* What needs to be done *
Copy, word for word, the line containing "(2400x9700x2500см;1342кг;" and each line that follows it in the entries below; pictures do not belong in the copy.

* Data *
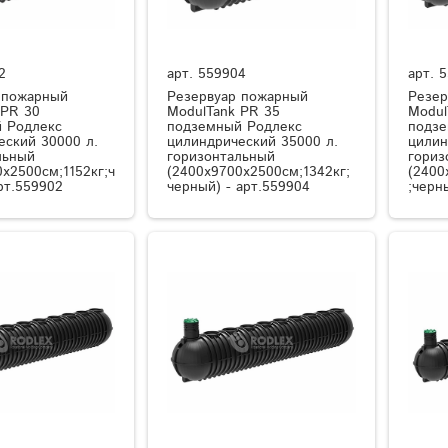
2
арт.
559904
арт.
5
 пожарный
Резервуар пожарный
Резер
 PR 30
ModulTank PR 35
Modul
 Родлекс
подземный Родлекс
подзе
еский 30000 л.
цилиндрический 35000 л.
цилин
льный
горизонтальный
гориз
x2500см;1152кг;ч
(2400x9700x2500см;1342кг;
(2400
рт.559902
черный) - арт.559904
;черн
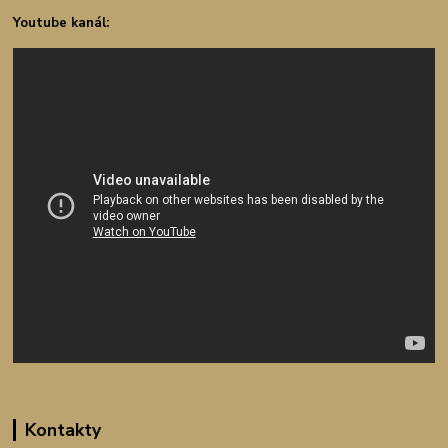
Youtube kanál:
Kontakty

* Final answer *
(2400x9700x2500см;1342кг;
(2400
рт.559902
черный) - арт.559904
;черн
Youtube kanál:
Kontakty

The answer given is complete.